The good news is, you don’t have to go through the revision process alone. There are very good guidebooks that will help you understand what you need to do and show you how to do it. Here are five of my favorites (with a bonus book at the end).
Fiction First Aid by Raymond Obstfeld
Obstfeld points out mistakes without being negative, and shows what works without being preachy. This book is filled with good examples to show you what to do and how to do it. You don’t have to know your novel’s exact problems in order to fix them. As long as you kind of, sort of, mostly know what your novel needs, you’ll be able to find the answers in Fiction First Aid.
Plot and Structure by James Scott Bell
Sometimes, NaNoWriMo participants write so fast that they lose sight of their plot. Bell helps writers think in terms of structure, building the story with solid scenes that go together in a logical order. Plot and Structure is written in easy-to-grasp language that’s free of jargon. Bell starts with a basic overview, followed by detailed chapters on beginnings, middles, and ends. Each part of a novel has a specific job to do, and Bell details how to hook readers, elevate the stakes, stretch the tension, and satisfy reader expectations.
The Anatomy of Prose by Sacha Black
Writing rules aren’t meant to stifle writers. The rules exist because they are the best practices for communication. The better you understand the rules, the better you can apply them–or bend and break them when the time is right. The Anatomy of Prose will help you tighten flabby sentences, tune up rambling paragraphs, and shine a spotlight on the most important parts of your novel. Black covers when to show and when to tell, how to find your voice, clean up your style, and elevate your descriptions. She has tips for brighter dialogue, tighter pacing, and clearer transitions. This book covers a lot of ground in very short chapters that get right to the point.
The Emotion Thesaurus by Angela Ackerman and Becca Puglisi
Novels are emotion-delivery vehicles. We read nonfiction for information, but novels are all about going on an emotional journey with the characters. As writers, we can move readers to laughter or tears, limited only by our storytelling skills. The Emotion Thesaurus offers a list of a hundred and thirty primary emotions such as anger, dread, relief, shame, and satisfaction. Each entry gives clues about how to express the emotion with physical signals, mental responses, and internal sensations. This book won’t do the work for you, but when you’re putting the finishing touches on your novel, this book can help your characters express their emotions in a believable way.
Show, Don’t Tell by Sandra Gerth
In this short book, Gerth explains every facet of storytelling to explain how to show a story instead of telling it. Show, Don’t Tell begins with definitions to give a writer a firm grasp on exactly what showing is. Details, not conclusions. Concrete, not abstract. Dramatization, not summary. She explains how to get the reader up close and personal with the story and why it’s necessary to do so. Once a writer has identified the telling in her manuscript, Gerth gives examples and exercises to convert that telling into showing, concentrating on trouble areas like backstory, dialogue, description, and emotion. She gives before-and-after examples, helping writers truly see how it’s done.
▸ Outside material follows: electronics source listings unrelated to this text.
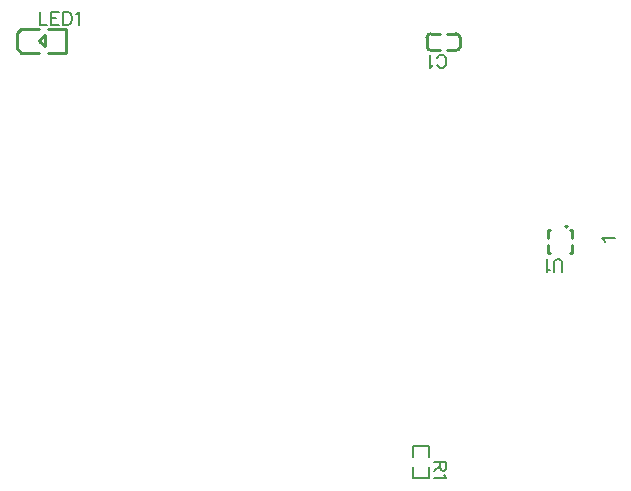
<source format=gto>
G04 Layer: TopSilkscreenLayer*
G04 EasyEDA v6.5.44, 2024-08-16 12:26:17*
G04 7e42b9d55ad24638b13205517f627361,2d8cd5a3a09a4cbeba5460295dcbb1e6,10*
G04 Gerber Generator version 0.2*
G04 Scale: 100 percent, Rotated: No, Reflected: No *
G04 Dimensions in millimeters *
G04 leading zeros omitted , absolute positions ,4 integer and 5 decimal *
%FSLAX45Y45*%
%MOMM*%

%ADD10C,0.1524*%
%ADD11C,0.2540*%

%LPD*%
D10*
X5887211Y-2514600D02*
G01*
X5881877Y-2504186D01*
X5866384Y-2488692D01*
X5975350Y-2488692D01*
X4468622Y-1016507D02*
G01*
X4473956Y-1026921D01*
X4484370Y-1037336D01*
X4494529Y-1042415D01*
X4515358Y-1042415D01*
X4525772Y-1037336D01*
X4536186Y-1026921D01*
X4541520Y-1016507D01*
X4546600Y-1000760D01*
X4546600Y-974852D01*
X4541520Y-959357D01*
X4536186Y-948944D01*
X4525772Y-938529D01*
X4515358Y-933450D01*
X4494529Y-933450D01*
X4484370Y-938529D01*
X4473956Y-948944D01*
X4468622Y-959357D01*
X4434331Y-1021587D02*
G01*
X4423918Y-1026921D01*
X4408424Y-1042415D01*
X4408424Y-933450D01*
X1106551Y-570611D02*
G01*
X1106551Y-679577D01*
X1106551Y-679577D02*
G01*
X1168780Y-679577D01*
X1203070Y-570611D02*
G01*
X1203070Y-679577D01*
X1203070Y-570611D02*
G01*
X1270635Y-570611D01*
X1203070Y-622427D02*
G01*
X1244727Y-622427D01*
X1203070Y-679577D02*
G01*
X1270635Y-679577D01*
X1304925Y-570611D02*
G01*
X1304925Y-679577D01*
X1304925Y-570611D02*
G01*
X1341501Y-570611D01*
X1356995Y-575690D01*
X1367409Y-586104D01*
X1372488Y-596519D01*
X1377822Y-612267D01*
X1377822Y-638175D01*
X1372488Y-653669D01*
X1367409Y-664082D01*
X1356995Y-674496D01*
X1341501Y-679577D01*
X1304925Y-679577D01*
X1412112Y-591438D02*
G01*
X1422527Y-586104D01*
X1438020Y-570611D01*
X1438020Y-679577D01*
X4547615Y-4381500D02*
G01*
X4438650Y-4381500D01*
X4547615Y-4381500D02*
G01*
X4547615Y-4428236D01*
X4542536Y-4443729D01*
X4537202Y-4449063D01*
X4526788Y-4454144D01*
X4516374Y-4454144D01*
X4505959Y-4449063D01*
X4500879Y-4443729D01*
X4495800Y-4428236D01*
X4495800Y-4381500D01*
X4495800Y-4417821D02*
G01*
X4438650Y-4454144D01*
X4526788Y-4488434D02*
G01*
X4532122Y-4498847D01*
X4547615Y-4514595D01*
X4438650Y-4514595D01*
X5528459Y-2774843D02*
G01*
X5528459Y-2696865D01*
X5523379Y-2681371D01*
X5512965Y-2670957D01*
X5497217Y-2665877D01*
X5486803Y-2665877D01*
X5471309Y-2670957D01*
X5460895Y-2681371D01*
X5455815Y-2696865D01*
X5455815Y-2774843D01*
X5421525Y-2754015D02*
G01*
X5411111Y-2759349D01*
X5395363Y-2774843D01*
X5395363Y-2665877D01*
D11*
X4382198Y-865477D02*
G01*
X4382198Y-785474D01*
X4493173Y-896462D02*
G01*
X4413176Y-896462D01*
X4493173Y-754496D02*
G01*
X4413176Y-754496D01*
X4550763Y-897044D02*
G01*
X4630762Y-897044D01*
X4661745Y-866061D02*
G01*
X4661745Y-786063D01*
X4550763Y-755083D02*
G01*
X4630762Y-755083D01*
X1150299Y-762800D02*
G01*
X1110300Y-802800D01*
X1100300Y-812800D01*
X1110300Y-822825D01*
X1150299Y-862825D01*
X1150299Y-762800D02*
G01*
X1150299Y-862825D01*
X1174622Y-914527D02*
G01*
X1329562Y-914527D01*
X1329562Y-711327D01*
X1174622Y-711327D01*
X1095882Y-917067D02*
G01*
X948562Y-917067D01*
X907922Y-876427D01*
X907922Y-749427D01*
X946022Y-711327D01*
X1098422Y-711327D01*
D10*
X4264639Y-4424121D02*
G01*
X4264639Y-4520008D01*
X4396760Y-4520008D01*
X4396760Y-4424121D01*
X4264639Y-4338878D02*
G01*
X4264639Y-4242991D01*
X4396760Y-4242991D01*
X4396760Y-4338878D01*
D11*
X5425986Y-2614602D02*
G01*
X5411797Y-2614602D01*
X5611799Y-2547109D02*
G01*
X5611799Y-2614602D01*
X5597603Y-2614602D01*
X5597603Y-2414602D02*
G01*
X5611799Y-2414602D01*
X5611799Y-2482108D01*
X5411797Y-2414602D02*
G01*
X5425986Y-2414602D01*
X5411797Y-2482108D02*
G01*
X5411797Y-2414602D01*
X5411797Y-2614602D02*
G01*
X5411797Y-2547109D01*
G75*
G01*
X4661751Y-866061D02*
G02*
X4630768Y-897044I-30983J0D01*
G75*
G01*
X4630768Y-755078D02*
G02*
X4661751Y-786064I0J-30983D01*
G75*
G01*
X4413181Y-896463D02*
G02*
X4382199Y-865477I0J30983D01*
G75*
G01*
X4382199Y-785480D02*
G02*
X4413181Y-754497I30982J0D01*
G75*
G01
X5568925Y-2387600D02*
G03X5568925Y-2387600I-6350J0D01*
M02*

</source>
The Big-Picture Revision Checklist by Alex Kourvo
You didn’t think I’d finish this list without mentioning The Big-Picture Revision Checklist, did you? This book is much more than a simple checklist. It’s a comprehensive step-by-step guide to the revision process in a very small package. With this book at your side, you’ll write more likable protagonists who are flawed in exactly the right ways and antagonists that readers love to hate. You’ll crank up your story stakes and pinpoint the five crucial scenes every novel needs. With in-depth chapters and examples from contemporary fiction, this clear-eyed manual gives you all the tools you need to bring your book to the finish line.